Understand How the Accounts Work
There’s often some confusion between health savings accounts (HSAs) and flexible spending accounts (FSAs), but it’s important to know that HSAs allow unspent funds to accumulate and grow tax-free, says Jeff Weeks, principal at ATX Portfolio Advisors. There’s no use-it-or-lose-it provision with these accounts, so you shouldn’t feel pressured to spend it down.
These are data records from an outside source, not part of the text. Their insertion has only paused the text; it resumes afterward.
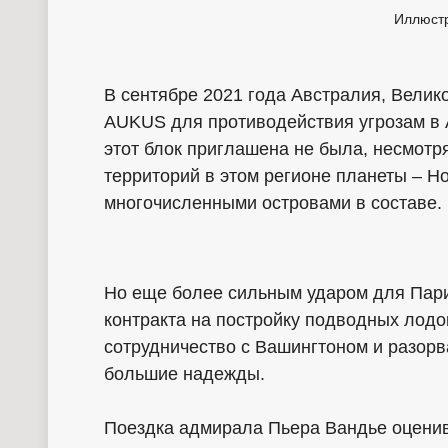
Иллюст
В сентябре 2021 года Австралия, Вели
AUKUS для противодействия угрозам в 
этот блок приглашена не была, несмотр
территорий в этом регионе планеты – Н
многочисленными островами в составе.
Но еще более сильным ударом для Пар
контракта на постройку подводных лодо
сотрудничество с Вашингтоном и разорв
большие надежды.
Поездка адмирала Пьера Вандье оценив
“Because of that, someone with a high-deductible health plan is best served by putting in as much as they can afford,” Weeks says. Those amounts are limited to $3,350 for an individual and $6,750 for a family in 2016. “Best of all, if an HSA is offered through your company’s benefit plan, the contributions are not only pre-tax but not subject to FICA or FUTA as well,” he says.
Estimate Your Expenses
While it can be difficult to determine what you might have to face in the coming year as far as your health is concerned, past experience can help you come up with a cost estimate. “When our clients have access to an HSA as part of their employee benefits, we have them take a look back at what their out-of-pocket expenses have been for the past three years,” says Rob Jupille, president of RTJ Financial Management. Disregarding any large, one-time expenditures, Jupille recommends averaging those three years and adding a 15 percent cushion. This amount can help you get a handle on health care costs throughout the year without tapping too much of your paycheck every month.
Consider Your Overall Financial Goals
HSAs are a great way to save for some costs after retirement, experts say, and they enjoy some major tax advantages. Contributions made through your employer can be tax-free and the interest is tax-free. When you use the distributions for qualified medical expenses, they are also tax-free. he says. Once you turn 65, HSA investments can also be used for Medicare premiums.
For this reason, you should maximize your contributions to your HSAs if you can afford it, says Ryan McGuinness, founder of wealth-management firm CTR Financial. “Given that the average couple can expect to have close to $400,000 in medical expenses during retirement that would qualify for HSA withdrawals, the money certainly won’t be wasted,” he says. “And if you’re a high earner who can’t deduct IRA contributions on your taxes, an HSA enables similar tax savings with no income limits. So max out the contributions if you can afford it.”